The 2020 pandemic exposed gaps in network security postures that no one could have foreseen. Unsecured home networks, use of BYOD (bring-your-own-device) and siloed operations made previously visible threats on corporate networks become invisible, hidden on home networks.
Cybercriminals took advantage of this expanded attack surface to launch phishing, vishing and ransomware attacks. In a recent independent survey conducted on Juniper’s behalf of a thousand CIOs and CISOs across nine countries*, 73 percent stated that “In light of the recent pandemic, my organization’s network and security has sometimes struggled in terms of the added business demands that have been placed upon them”.
With that sobering statistic in mind, life won’t return to “normal” anytime soon, and the need for employees to work remotely will remain. Organizations need to pause and rethink how they approach security to support this new paradigm with a focus on increased visibility and faster response. Otherwise, cybercrime will continue to evolve and take advantage of remote working as the easiest point of entry into their network.
Security Budgets will Suffer in 2021
For several years now, cybersecurity has been one area where investment and budget growth are constant. The security team has positioned successfully with insights and future trends, and the business sees strength in security as both a regulatory need and a competitive advantage.
However, in 2020 we saw a change: investment had to be brought forward to support remote working, and a rapid move into cloud-based software services, all driven by the pandemic.
Now, 2021 may see reduced spending on security, and an increased need to demonstrate fast value from previous security investments. In fact, in a recent independent survey conducted on Juniper’s behalf of a thousand CIOs and CISOs across nine countries*, 70% stated that “The pandemic may limit and restrict my organization’s future planned spending on network security.”
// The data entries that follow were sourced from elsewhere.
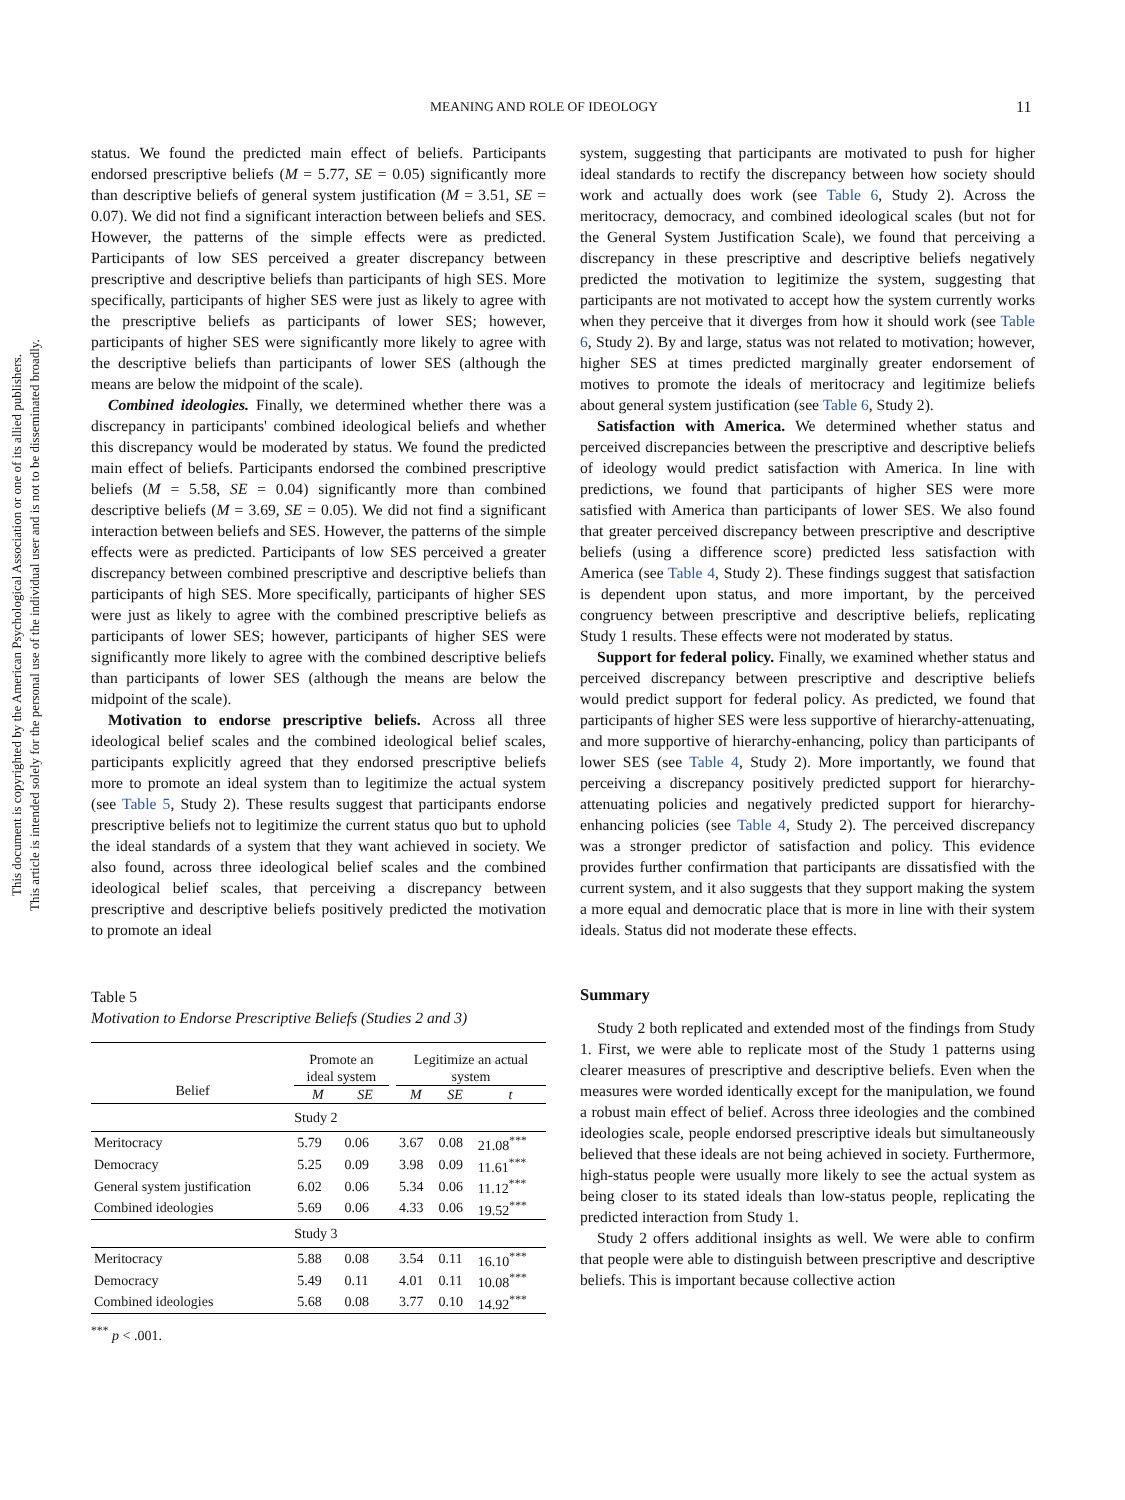This document is copyrighted by the American Psychological Association or one of its allied publishers.
This article is intended solely for the personal use of the individual user and is not to be disseminated broadly.
MEANING AND ROLE OF IDEOLOGY 11
status. We found the predicted main effect of beliefs. Participants endorsed prescriptive beliefs (M = 5.77, SE = 0.05) significantly more than descriptive beliefs of general system justification (M = 3.51, SE = 0.07). We did not find a significant interaction between beliefs and SES. However, the patterns of the simple effects were as predicted. Participants of low SES perceived a greater discrepancy between prescriptive and descriptive beliefs than participants of high SES. More specifically, participants of higher SES were just as likely to agree with the prescriptive beliefs as participants of lower SES; however, participants of higher SES were significantly more likely to agree with the descriptive beliefs than participants of lower SES (although the means are below the midpoint of the scale).
Combined ideologies. Finally, we determined whether there was a discrepancy in participants' combined ideological beliefs and whether this discrepancy would be moderated by status. We found the predicted main effect of beliefs. Participants endorsed the combined prescriptive beliefs (M = 5.58, SE = 0.04) significantly more than combined descriptive beliefs (M = 3.69, SE = 0.05). We did not find a significant interaction between beliefs and SES. However, the patterns of the simple effects were as predicted. Participants of low SES perceived a greater discrepancy between combined prescriptive and descriptive beliefs than participants of high SES. More specifically, participants of higher SES were just as likely to agree with the combined prescriptive beliefs as participants of lower SES; however, participants of higher SES were significantly more likely to agree with the combined descriptive beliefs than participants of lower SES (although the means are below the midpoint of the scale).
Motivation to endorse prescriptive beliefs. Across all three ideological belief scales and the combined ideological belief scales, participants explicitly agreed that they endorsed prescriptive beliefs more to promote an ideal system than to legitimize the actual system (see Table 5, Study 2). These results suggest that participants endorse prescriptive beliefs not to legitimize the current status quo but to uphold the ideal standards of a system that they want achieved in society. We also found, across three ideological belief scales and the combined ideological belief scales, that perceiving a discrepancy between prescriptive and descriptive beliefs positively predicted the motivation to promote an ideal
Table 5
Motivation to Endorse Prescriptive Beliefs (Studies 2 and 3)
| Belief | Promote an ideal system | | | Legitimize an actual system | | |
| --- | --- | --- | --- | --- | --- | --- |
| | M | SE | | M | SE | t |
| | Study 2 | | | | | |
| Meritocracy | 5.79 | 0.06 | | 3.67 | 0.08 | 21.08<sup>***</sup> |
| Democracy | 5.25 | 0.09 | | 3.98 | 0.09 | 11.61<sup>***</sup> |
| General system justification | 6.02 | 0.06 | | 5.34 | 0.06 | 11.12<sup>***</sup> |
| Combined ideologies | 5.69 | 0.06 | | 4.33 | 0.06 | 19.52<sup>***</sup> |
| | Study 3 | | | | | |
| Meritocracy | 5.88 | 0.08 | | 3.54 | 0.11 | 16.10<sup>***</sup> |
| Democracy | 5.49 | 0.11 | | 4.01 | 0.11 | 10.08<sup>***</sup> |
| Combined ideologies | 5.68 | 0.08 | | 3.77 | 0.10 | 14.92<sup>***</sup> |
<sup>***</sup> p < .001.
system, suggesting that participants are motivated to push for higher ideal standards to rectify the discrepancy between how society should work and actually does work (see Table 6, Study 2). Across the meritocracy, democracy, and combined ideological scales (but not for the General System Justification Scale), we found that perceiving a discrepancy in these prescriptive and descriptive beliefs negatively predicted the motivation to legitimize the system, suggesting that participants are not motivated to accept how the system currently works when they perceive that it diverges from how it should work (see Table 6, Study 2). By and large, status was not related to motivation; however, higher SES at times predicted marginally greater endorsement of motives to promote the ideals of meritocracy and legitimize beliefs about general system justification (see Table 6, Study 2).
Satisfaction with America. We determined whether status and perceived discrepancies between the prescriptive and descriptive beliefs of ideology would predict satisfaction with America. In line with predictions, we found that participants of higher SES were more satisfied with America than participants of lower SES. We also found that greater perceived discrepancy between prescriptive and descriptive beliefs (using a difference score) predicted less satisfaction with America (see Table 4, Study 2). These findings suggest that satisfaction is dependent upon status, and more important, by the perceived congruency between prescriptive and descriptive beliefs, replicating Study 1 results. These effects were not moderated by status.
Support for federal policy. Finally, we examined whether status and perceived discrepancy between prescriptive and descriptive beliefs would predict support for federal policy. As predicted, we found that participants of higher SES were less supportive of hierarchy-attenuating, and more supportive of hierarchy-enhancing, policy than participants of lower SES (see Table 4, Study 2). More importantly, we found that perceiving a discrepancy positively predicted support for hierarchy-attenuating policies and negatively predicted support for hierarchy-enhancing policies (see Table 4, Study 2). The perceived discrepancy was a stronger predictor of satisfaction and policy. This evidence provides further confirmation that participants are dissatisfied with the current system, and it also suggests that they support making the system a more equal and democratic place that is more in line with their system ideals. Status did not moderate these effects.
Summary
Study 2 both replicated and extended most of the findings from Study 1. First, we were able to replicate most of the Study 1 patterns using clearer measures of prescriptive and descriptive beliefs. Even when the measures were worded identically except for the manipulation, we found a robust main effect of belief. Across three ideologies and the combined ideologies scale, people endorsed prescriptive ideals but simultaneously believed that these ideals are not being achieved in society. Furthermore, high-status people were usually more likely to see the actual system as being closer to its stated ideals than low-status people, replicating the predicted interaction from Study 1.
Study 2 offers additional insights as well. We were able to confirm that people were able to distinguish between prescriptive and descriptive beliefs. This is important because collective action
To prepare for this possible outcome, security teams need to think differently and leverage existing solutions more effectively, or deploy changes such as connecting to a secure DNS service, which would only carry minimal implementation costs.
Availability and Accessibility Puts Data at Risk
With more employees requiring access to more information, from more places, at all times, we’re likely to see a spike in data breaches and exposures in 2021. Too often, the business need to provide data is prioritized over safeguarding information and restricting data access appropriately, meaning more databases of information are available for malicious actors to potentially access and exfiltrate.
Combined with the adoption of 5G, which enables both attacks and data theft to happen faster and more discretely, it is likely that 2021 will suffer from growth in data theft. To reduce the risk, organizations need to consider basic security best practice before making any access changes to business data:
- Make sure that passwords are complex and regularly updated
- Ensure that role-based access is implemented to restrict and control overall access
- Heavily encrypt data, both at rest and in motion.
This combination will help to ensure that hackers end up with a useless batch of restricted data rather than sensitive business information, should they gain access.
Implementing and Securing a Distributed Workforce
With the significant rise in remote work due to the on-going pandemic, businesses in India are challenged with finding new ways to leverage IT to deliver a successful work-from-home operating model, while ensuring reliable and secure connectivity.
To enable a robust remote workforce, organizations will require the agility to adopt new technology. Building new IT infrastructure on top of legacy systems within data centers are no longer the solution. In this era, cloud will lead the way. As such, it is paramount that security remains at the core of this new technology adoption amidst a new wave of remote workers.
However, this has also given way to a broader cyberattack surface. Therefore, to mitigate the increasing number of threats in the network, organizations need to integrate new policies and processes to address these new challenges, while implementing security solutions that are seamlessly integrated across the full stack of cloud delivered services.
Rohit Sawhney
Juniper Networks India
*Research conducted by Vanson Bourne in June/July 2020, in France, Germany, Israel, Italy, Netherlands, Saudi Arabia, UAE, UK and the US. Respondents drawn from organizations of 1,000 employees or more.